So this article makes it seem like he’s got dementia and was under the spell of a delusion when shooting his partner & daughter. But it’s written so vaguely that it’s hard to know for sure. So I found another article that seems to be much more clear about what happened:
TL;DR: 66-year-old man is in rough shape; has Hepatitis B, Emphysema, and COPD, and needs an oxygen tank. His partner (a much younger woman), their daughter together (8 years old), and his son from a previous marriage (18) all came to his house. The article doesn’t say what happened in the conversation, but he apparently became enraged thinking they were trying to get him out of the house. My guess is that they were trying to get him to go into a care facility due to his many, many ailments.

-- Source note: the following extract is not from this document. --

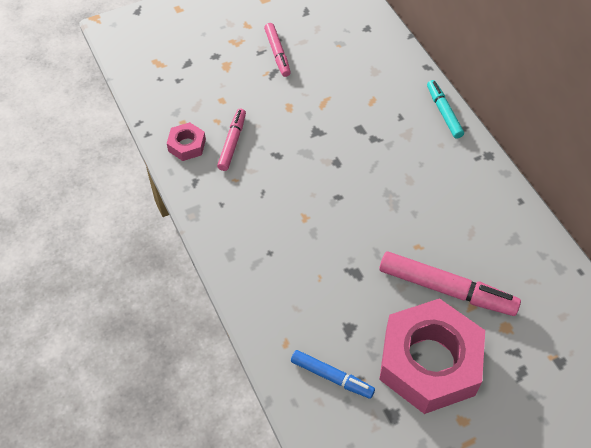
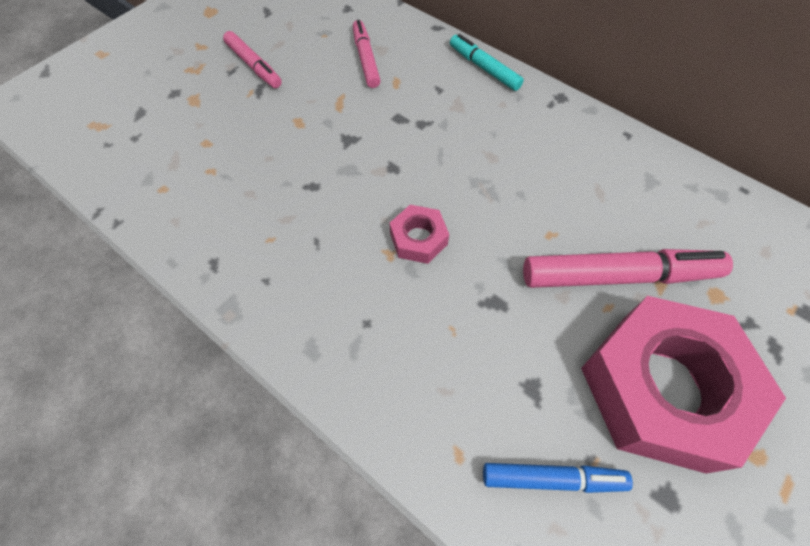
camera: 25 degrees left, 5 degrees up
(187, 145) = (181, 217): pink nut -> pink nut (418, 239)
(232, 143) = (244, 192): pink marker -> pink marker (366, 59)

Dude saw red, grabbed a gun, and started blasting. Shot his partner, then tried shooting his son, missed, and hit his 8-year-old daughter in the back as she was running away from him.
So it sounds much less like dementia (though that could still very well be a factor), and more like a miserable piece of shit reaching for a gun first to solve all of his problems.

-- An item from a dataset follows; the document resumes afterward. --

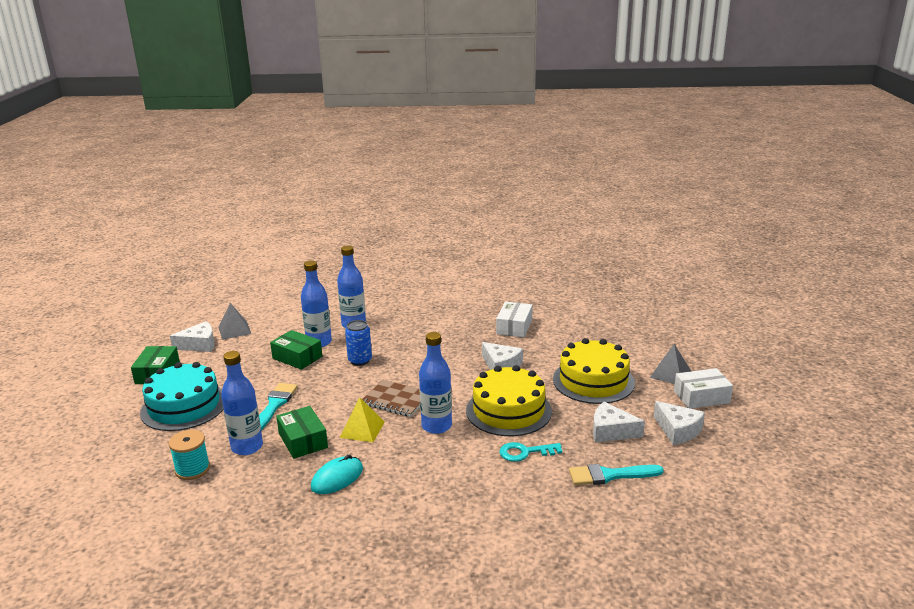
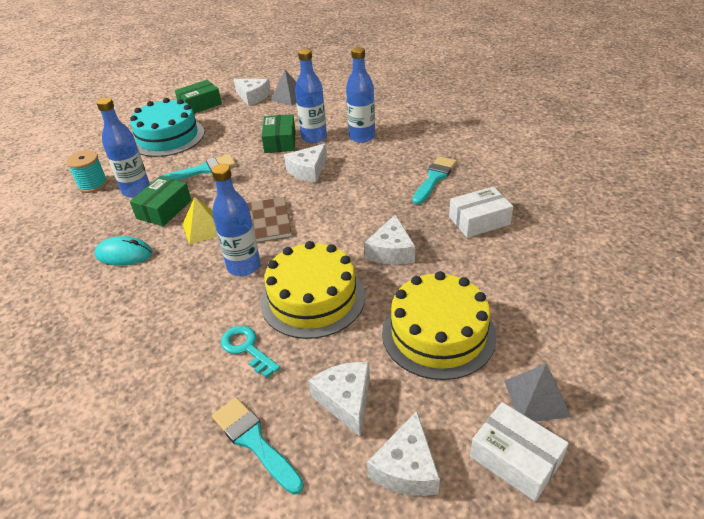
camera: 55 degrees right, 15 degrees up
(360, 360) = (308, 170): blue can -> white cheese
(449, 321) = (434, 178): none -> turquoise brush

Honestly, the facto that he could have had dementia and still could access a gun is not really the better option, is it?
I’m not saying it’s better or worse, just that it would be a different story. Dementia changes people. My grandmother went through it; she was an incredibly sweet person before Alzheimer’s, and then once she started sunsetting, she became vindictive and paranoid. Thought people were plotting against her or trying to poison her.
I posted this update because the original article was really badly written, and it was hard to figure out what actually happened.

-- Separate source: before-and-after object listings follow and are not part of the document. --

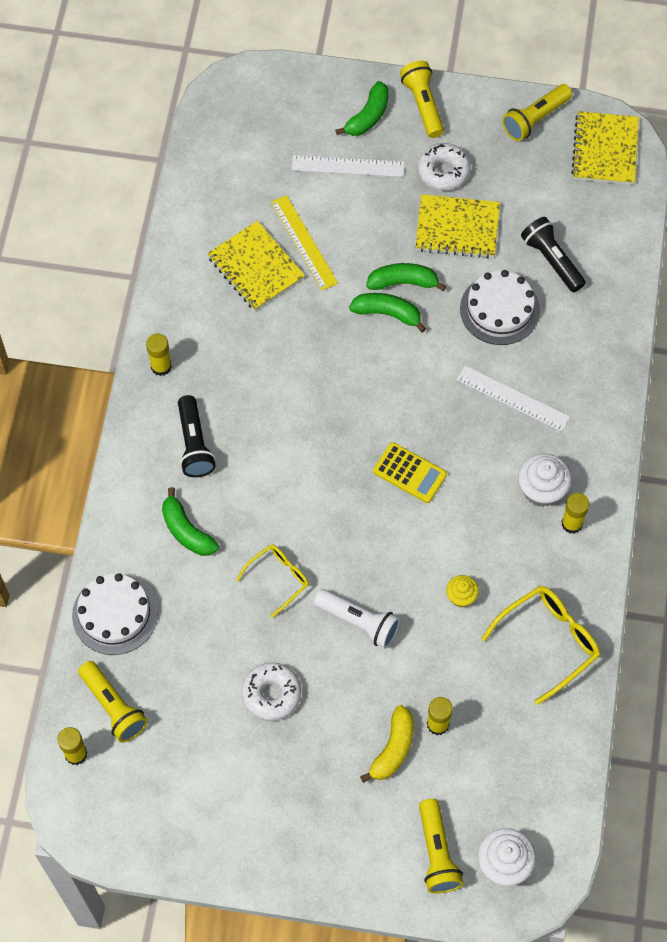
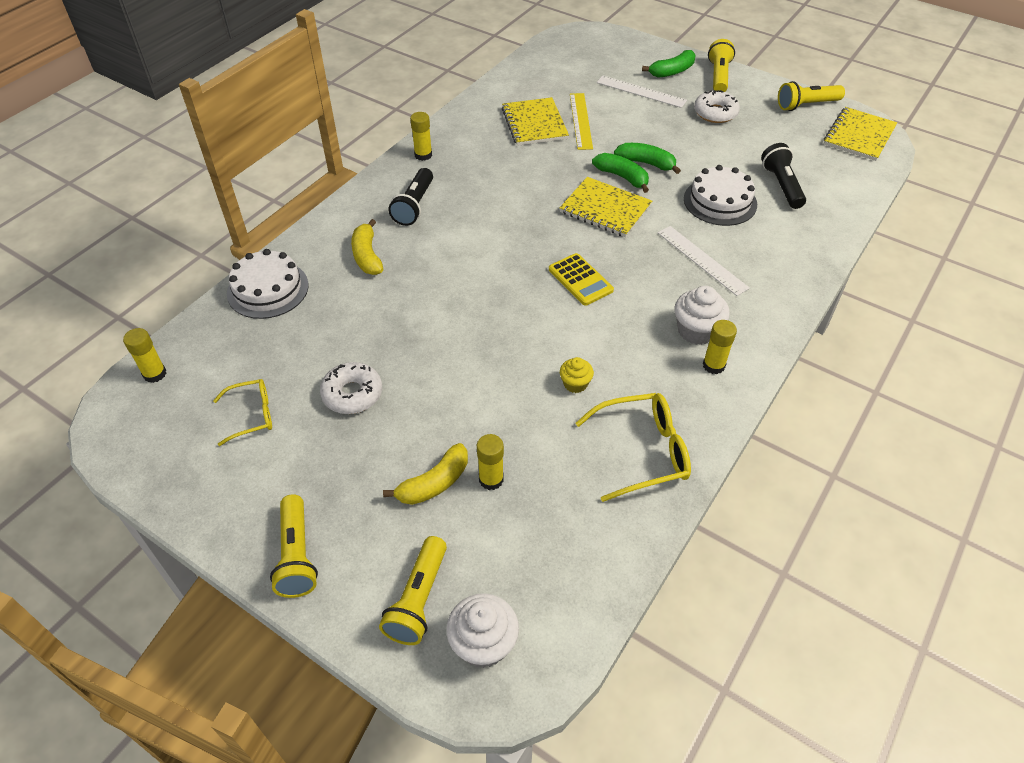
camera: 25 degrees right, 15 degrees down
(114, 707) = (214, 352): yellow flashlight -> yellow flashlight (297, 555)
(186, 531) = (367, 256): green banana -> yellow banana
(278, 578) = (419, 313): yellow glasses -> yellow glasses (252, 415)
(359, 622) = (468, 369): white flashlight -> none
(457, 228) = (709, 146): yellow notebook -> yellow notebook (605, 209)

I think a lot of people commenting have been fortunate enough to not have a loved one, or even someone they are close to succumb to these ailments. I’ve had a relative and two older ladies I grew up with pass away as completely different people than they were during the 30+ years I knew them. The hatred, vitriol, unhinged, and unprompted behavior was gut wrenching. Their sadly wasn’t much of a support system other than what they could get with Medicare and the community of people that only stuck around due to who they were rather than what they had become. It rocked my world and was life changing on my outlook on a great number of things to see in person how the most loving, sweet, caring people I could ever imagine knowing turn into monsters. Two of these women would start baking cookies for us kids growing up if we stopped by unannounced and loved nothing more than an unprompted visit turned to an evening of cards. Their last 3-5 years of life was not who they were, it was a disease, and it was scary.